- [Stated goal]
From the court opinion, reproduce word for word the stretch from "STATEMENT OF THE" through "in the indictment.".

- [Quoted passage]
>>>

[Cite as State v. Gulley, 2011-Ohio-3811.]
COURT OF APPEALS
STARK COUNTY, OHIO
FIFTH APPELLATE DISTRICT
STATE OF OHIO
Plaintiff-Appellee
-vs-
JESSE GULLEY
Defendant-Appellant
JUDGES:
Hon. W. Scott Gwin, P. J.
Hon. John W. Wise, J.
Hon. Patricia A. Delaney, J.
Case No. 2010 CA 00296
OPINION
CHARACTER OF PROCEEDING: Criminal Appeal from the Court of Common
Pleas, Case No. 2005 CR 00745
JUDGMENT: Affirmed
DATE OF JUDGMENT ENTRY: August 1, 2011
APPEARANCES:
For Plaintiff-Appellee For Defendant-Appellant
JOHN D. FERRERO MATTHEW PETIT
PROSECUTING ATTORNEY 116 Cleveland Avenue NW
KATHLEEN O. TATARSKY 808 Courtyard Centre
ASSISTANT PROSECUTOR Canton, Ohio 44702
110 Central Plaza South, Suite 510
Canton, Ohio 44702-1413
Wise, J.
{¶1} Appellant Jesse Gulley appeals his conviction entered in the Stark County
Court of Common Pleas on one count of possession of cocaine.
STATEMENT OF THE FACTS AND CASE
{¶2} In 2005, Appellant Jesse Gulley, was indicted on charges of possession
of cocaine, in violation of R.C. §2925.11 (A)(C)(4){E). Due to the weight of the cocaine
being 43 grams, felony one penalties attached.
{¶3} The case came on for jury trial on February 8, 2006 before a visiting
judge. The jury returned with a verdict of guilty to the charges in the indictment.
{¶4} The trial court ordered a pre-sentence investigation (PSI) and on March 9,
2006, Appellant returned to court for sentencing. The trial court sentenced Appellant to
nine years in prison and imposed a $20,000.00 fine. Appellant was further notified that
post-release control was mandatory up to a maximum of five years. (Judgment Entry,
3/9/06).
{¶5} Appellant filed a motion for leave to file a delayed appeal which was
granted. The appeal was heard by the Ninth District Court of Appeals due to the fact
that Appellant’s former appellate counsel is now an employee of this Court. In that
appeal, Appellant did not raise a specific error as to his sentence, only the basis of his
conviction and denial of his suppression motion. The court of appeals affirmed his
conviction. State v. Gulley, Stark App. No. 2006 CA 00114, 2008-0hio-887, motion for
delayed appeal denied, 120 Ohio St.3d 1451, 2008-0hio-6813.
{¶6} On December 3, 2009, Appellant filed a motion with the trial court asking
for a new sentencing hearing under the line of cases emanating from the Ohio Supreme
Court relating to post release control. See e.g., State v. Bezak, 114 Ohio St.3d 94,
2007-0hio-3250, 868 N.E.2d 961, syllabus. In Bezak, the Ohio Supreme Court held,
"[w]hen a defendant is convicted of or pleads guilty to one or more offenses and post-
release control is not properly included in a sentence for a particular offense, the
sentence for that offense is void and the offender is entitled to a new sentencing hearing
for that particular offense."

<<<

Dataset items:
>>>

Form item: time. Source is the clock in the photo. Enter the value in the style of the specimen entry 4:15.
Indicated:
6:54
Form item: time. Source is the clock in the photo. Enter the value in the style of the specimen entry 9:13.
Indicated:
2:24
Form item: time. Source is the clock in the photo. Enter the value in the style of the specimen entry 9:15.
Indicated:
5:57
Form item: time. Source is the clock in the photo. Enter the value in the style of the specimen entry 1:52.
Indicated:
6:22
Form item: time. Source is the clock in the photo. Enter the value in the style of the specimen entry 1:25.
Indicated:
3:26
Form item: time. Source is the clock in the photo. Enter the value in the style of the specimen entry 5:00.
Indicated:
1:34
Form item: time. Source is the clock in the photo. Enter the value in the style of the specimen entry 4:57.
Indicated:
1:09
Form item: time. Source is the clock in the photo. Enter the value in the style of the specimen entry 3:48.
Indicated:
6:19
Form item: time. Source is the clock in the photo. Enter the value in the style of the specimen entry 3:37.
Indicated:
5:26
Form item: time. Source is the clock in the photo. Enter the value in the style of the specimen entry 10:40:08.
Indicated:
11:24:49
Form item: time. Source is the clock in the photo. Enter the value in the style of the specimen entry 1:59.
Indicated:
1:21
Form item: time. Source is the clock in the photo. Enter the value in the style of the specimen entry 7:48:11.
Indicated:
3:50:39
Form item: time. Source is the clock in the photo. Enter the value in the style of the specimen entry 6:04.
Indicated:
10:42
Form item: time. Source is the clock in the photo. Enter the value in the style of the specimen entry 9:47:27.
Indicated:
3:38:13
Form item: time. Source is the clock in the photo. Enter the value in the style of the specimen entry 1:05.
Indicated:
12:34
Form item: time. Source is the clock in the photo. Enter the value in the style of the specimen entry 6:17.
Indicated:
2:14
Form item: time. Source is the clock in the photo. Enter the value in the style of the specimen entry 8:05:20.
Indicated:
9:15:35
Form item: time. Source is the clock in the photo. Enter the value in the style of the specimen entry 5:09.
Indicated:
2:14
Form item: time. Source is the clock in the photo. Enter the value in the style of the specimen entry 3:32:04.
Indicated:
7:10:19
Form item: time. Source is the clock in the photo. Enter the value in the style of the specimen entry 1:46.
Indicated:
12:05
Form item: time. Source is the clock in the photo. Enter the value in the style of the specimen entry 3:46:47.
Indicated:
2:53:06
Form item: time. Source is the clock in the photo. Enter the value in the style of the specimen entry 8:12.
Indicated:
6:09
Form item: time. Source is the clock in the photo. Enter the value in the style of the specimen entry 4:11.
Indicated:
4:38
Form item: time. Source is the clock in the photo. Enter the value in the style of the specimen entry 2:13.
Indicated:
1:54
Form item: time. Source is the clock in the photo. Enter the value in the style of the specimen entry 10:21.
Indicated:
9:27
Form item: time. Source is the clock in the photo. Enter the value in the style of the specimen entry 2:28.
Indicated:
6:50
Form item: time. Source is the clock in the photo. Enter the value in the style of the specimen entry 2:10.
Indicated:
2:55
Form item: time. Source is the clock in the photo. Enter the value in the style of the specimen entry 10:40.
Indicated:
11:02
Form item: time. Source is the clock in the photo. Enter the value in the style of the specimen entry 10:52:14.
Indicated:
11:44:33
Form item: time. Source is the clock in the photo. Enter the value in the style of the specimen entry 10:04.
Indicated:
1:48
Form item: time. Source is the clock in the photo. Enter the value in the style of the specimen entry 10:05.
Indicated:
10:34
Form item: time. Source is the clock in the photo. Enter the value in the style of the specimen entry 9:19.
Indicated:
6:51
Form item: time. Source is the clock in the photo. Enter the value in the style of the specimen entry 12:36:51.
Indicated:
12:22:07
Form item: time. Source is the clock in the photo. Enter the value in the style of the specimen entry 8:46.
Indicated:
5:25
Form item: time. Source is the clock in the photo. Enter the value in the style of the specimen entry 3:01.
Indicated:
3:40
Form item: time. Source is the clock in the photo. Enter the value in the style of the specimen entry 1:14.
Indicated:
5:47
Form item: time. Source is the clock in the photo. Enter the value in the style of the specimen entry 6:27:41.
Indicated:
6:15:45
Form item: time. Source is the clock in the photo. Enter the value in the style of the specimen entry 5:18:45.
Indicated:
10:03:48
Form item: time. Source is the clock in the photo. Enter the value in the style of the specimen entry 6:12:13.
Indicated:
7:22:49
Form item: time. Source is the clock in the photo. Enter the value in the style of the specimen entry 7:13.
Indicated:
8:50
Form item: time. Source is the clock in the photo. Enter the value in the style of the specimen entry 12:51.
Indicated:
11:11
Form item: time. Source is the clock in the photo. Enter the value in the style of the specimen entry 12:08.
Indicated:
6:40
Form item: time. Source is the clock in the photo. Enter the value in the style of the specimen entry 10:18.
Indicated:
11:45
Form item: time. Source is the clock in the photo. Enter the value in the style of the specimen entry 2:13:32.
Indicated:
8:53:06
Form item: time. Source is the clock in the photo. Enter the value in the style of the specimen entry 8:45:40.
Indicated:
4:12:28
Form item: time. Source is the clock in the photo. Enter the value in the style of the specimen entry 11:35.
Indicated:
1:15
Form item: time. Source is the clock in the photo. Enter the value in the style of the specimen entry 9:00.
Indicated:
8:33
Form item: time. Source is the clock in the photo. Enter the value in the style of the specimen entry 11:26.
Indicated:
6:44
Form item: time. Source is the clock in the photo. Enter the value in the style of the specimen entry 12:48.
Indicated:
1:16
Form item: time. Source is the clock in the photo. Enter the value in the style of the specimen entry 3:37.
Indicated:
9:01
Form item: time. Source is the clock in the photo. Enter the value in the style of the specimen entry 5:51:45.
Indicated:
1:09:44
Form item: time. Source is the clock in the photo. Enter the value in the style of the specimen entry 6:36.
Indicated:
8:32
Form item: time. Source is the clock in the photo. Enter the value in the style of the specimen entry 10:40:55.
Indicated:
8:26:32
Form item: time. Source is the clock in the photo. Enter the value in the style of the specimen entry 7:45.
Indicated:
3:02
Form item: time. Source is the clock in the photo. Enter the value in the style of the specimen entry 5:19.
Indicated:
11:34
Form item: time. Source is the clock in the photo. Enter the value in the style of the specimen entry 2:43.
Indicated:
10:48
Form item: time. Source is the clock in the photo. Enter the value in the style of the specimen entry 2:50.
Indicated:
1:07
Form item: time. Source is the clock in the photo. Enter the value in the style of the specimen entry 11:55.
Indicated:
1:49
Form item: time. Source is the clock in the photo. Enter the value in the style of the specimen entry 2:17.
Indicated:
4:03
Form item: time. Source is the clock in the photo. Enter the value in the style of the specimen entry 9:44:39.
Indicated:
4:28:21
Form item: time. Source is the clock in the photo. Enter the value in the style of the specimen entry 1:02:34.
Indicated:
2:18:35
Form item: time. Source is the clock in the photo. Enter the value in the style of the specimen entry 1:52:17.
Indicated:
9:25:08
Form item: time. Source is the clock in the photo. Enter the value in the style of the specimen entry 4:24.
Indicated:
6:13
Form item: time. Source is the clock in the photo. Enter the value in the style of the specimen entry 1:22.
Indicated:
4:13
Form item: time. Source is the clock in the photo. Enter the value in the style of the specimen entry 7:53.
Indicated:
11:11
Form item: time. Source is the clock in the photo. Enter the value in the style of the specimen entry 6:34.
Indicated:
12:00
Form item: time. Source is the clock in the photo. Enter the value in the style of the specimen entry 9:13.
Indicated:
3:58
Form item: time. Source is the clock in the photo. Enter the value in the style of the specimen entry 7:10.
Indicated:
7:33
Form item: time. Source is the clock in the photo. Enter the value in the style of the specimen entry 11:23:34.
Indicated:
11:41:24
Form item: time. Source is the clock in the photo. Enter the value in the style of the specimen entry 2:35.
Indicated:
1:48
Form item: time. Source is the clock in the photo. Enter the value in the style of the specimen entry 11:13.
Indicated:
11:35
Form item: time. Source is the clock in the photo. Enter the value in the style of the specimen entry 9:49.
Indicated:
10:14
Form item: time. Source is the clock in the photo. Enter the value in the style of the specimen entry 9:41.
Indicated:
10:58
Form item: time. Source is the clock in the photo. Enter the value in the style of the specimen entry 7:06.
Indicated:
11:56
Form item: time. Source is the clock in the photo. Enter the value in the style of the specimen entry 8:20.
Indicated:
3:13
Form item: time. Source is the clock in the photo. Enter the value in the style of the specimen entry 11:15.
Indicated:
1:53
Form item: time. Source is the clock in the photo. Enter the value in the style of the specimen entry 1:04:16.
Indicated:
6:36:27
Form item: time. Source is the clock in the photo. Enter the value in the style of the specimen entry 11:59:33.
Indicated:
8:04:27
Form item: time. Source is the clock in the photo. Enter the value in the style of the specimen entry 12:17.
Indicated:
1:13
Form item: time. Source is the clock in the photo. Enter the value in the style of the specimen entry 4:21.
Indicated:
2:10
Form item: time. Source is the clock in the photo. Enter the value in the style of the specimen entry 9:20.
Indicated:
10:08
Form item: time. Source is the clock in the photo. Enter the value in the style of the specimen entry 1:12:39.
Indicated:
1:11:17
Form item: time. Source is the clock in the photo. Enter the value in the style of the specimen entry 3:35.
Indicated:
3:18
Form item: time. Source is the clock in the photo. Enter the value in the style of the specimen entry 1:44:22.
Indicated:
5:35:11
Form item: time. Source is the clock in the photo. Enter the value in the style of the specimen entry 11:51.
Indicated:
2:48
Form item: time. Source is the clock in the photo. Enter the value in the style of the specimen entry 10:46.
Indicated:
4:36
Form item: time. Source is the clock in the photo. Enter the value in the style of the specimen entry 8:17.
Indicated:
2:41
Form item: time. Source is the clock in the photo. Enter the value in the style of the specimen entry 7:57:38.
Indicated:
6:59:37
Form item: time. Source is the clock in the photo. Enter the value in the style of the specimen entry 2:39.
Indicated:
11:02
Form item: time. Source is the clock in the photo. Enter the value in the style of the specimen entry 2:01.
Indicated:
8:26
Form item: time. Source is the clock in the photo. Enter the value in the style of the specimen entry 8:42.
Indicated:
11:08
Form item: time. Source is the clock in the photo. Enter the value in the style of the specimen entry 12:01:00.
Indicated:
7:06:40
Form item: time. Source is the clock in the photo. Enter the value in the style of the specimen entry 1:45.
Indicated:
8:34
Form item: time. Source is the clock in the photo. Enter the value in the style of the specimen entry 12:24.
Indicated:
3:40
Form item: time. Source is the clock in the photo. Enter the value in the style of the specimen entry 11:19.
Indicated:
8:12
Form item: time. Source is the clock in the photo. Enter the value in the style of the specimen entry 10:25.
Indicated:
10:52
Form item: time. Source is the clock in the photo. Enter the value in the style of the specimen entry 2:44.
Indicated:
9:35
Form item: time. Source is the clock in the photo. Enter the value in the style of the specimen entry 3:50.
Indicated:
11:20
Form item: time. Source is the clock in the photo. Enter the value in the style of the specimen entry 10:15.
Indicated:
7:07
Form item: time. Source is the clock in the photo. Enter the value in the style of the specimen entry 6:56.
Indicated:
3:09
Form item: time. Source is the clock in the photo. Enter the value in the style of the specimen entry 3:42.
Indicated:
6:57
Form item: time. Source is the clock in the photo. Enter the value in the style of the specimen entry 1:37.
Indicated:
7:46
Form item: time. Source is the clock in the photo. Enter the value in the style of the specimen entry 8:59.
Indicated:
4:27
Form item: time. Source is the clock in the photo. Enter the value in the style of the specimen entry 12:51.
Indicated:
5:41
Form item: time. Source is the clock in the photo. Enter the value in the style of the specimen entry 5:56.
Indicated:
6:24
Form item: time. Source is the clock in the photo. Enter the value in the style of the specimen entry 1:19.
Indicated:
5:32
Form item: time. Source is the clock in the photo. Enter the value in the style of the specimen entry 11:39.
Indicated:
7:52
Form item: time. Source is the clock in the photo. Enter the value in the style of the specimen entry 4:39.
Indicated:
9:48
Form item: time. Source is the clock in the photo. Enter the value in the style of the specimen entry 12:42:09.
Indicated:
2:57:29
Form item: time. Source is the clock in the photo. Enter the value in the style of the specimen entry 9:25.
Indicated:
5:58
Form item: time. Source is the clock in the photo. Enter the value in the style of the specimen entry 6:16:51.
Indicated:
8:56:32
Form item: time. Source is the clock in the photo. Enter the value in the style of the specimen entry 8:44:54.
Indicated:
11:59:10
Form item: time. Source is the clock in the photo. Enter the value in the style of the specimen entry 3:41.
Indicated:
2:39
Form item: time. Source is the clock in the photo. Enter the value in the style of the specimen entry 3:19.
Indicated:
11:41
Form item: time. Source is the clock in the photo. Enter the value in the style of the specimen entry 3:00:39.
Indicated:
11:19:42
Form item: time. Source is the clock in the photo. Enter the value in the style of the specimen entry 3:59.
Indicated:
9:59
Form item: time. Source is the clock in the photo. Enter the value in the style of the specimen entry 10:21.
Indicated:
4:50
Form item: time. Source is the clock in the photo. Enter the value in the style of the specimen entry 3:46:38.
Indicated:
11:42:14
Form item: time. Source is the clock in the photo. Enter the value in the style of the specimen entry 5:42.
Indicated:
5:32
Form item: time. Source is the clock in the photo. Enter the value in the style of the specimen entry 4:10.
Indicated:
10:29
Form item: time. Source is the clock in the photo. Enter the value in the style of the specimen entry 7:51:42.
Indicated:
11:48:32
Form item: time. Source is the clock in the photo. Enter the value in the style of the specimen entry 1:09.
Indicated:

<<<

- [Task result]
STATEMENT OF THE FACTS AND CASE
{¶2} In 2005, Appellant Jesse Gulley, was indicted on charges of possession
of cocaine, in violation of R.C. §2925.11 (A)(C)(4){E). Due to the weight of the cocaine
being 43 grams, felony one penalties attached.
{¶3} The case came on for jury trial on February 8, 2006 before a visiting
judge. The jury returned with a verdict of guilty to the charges in the indictment.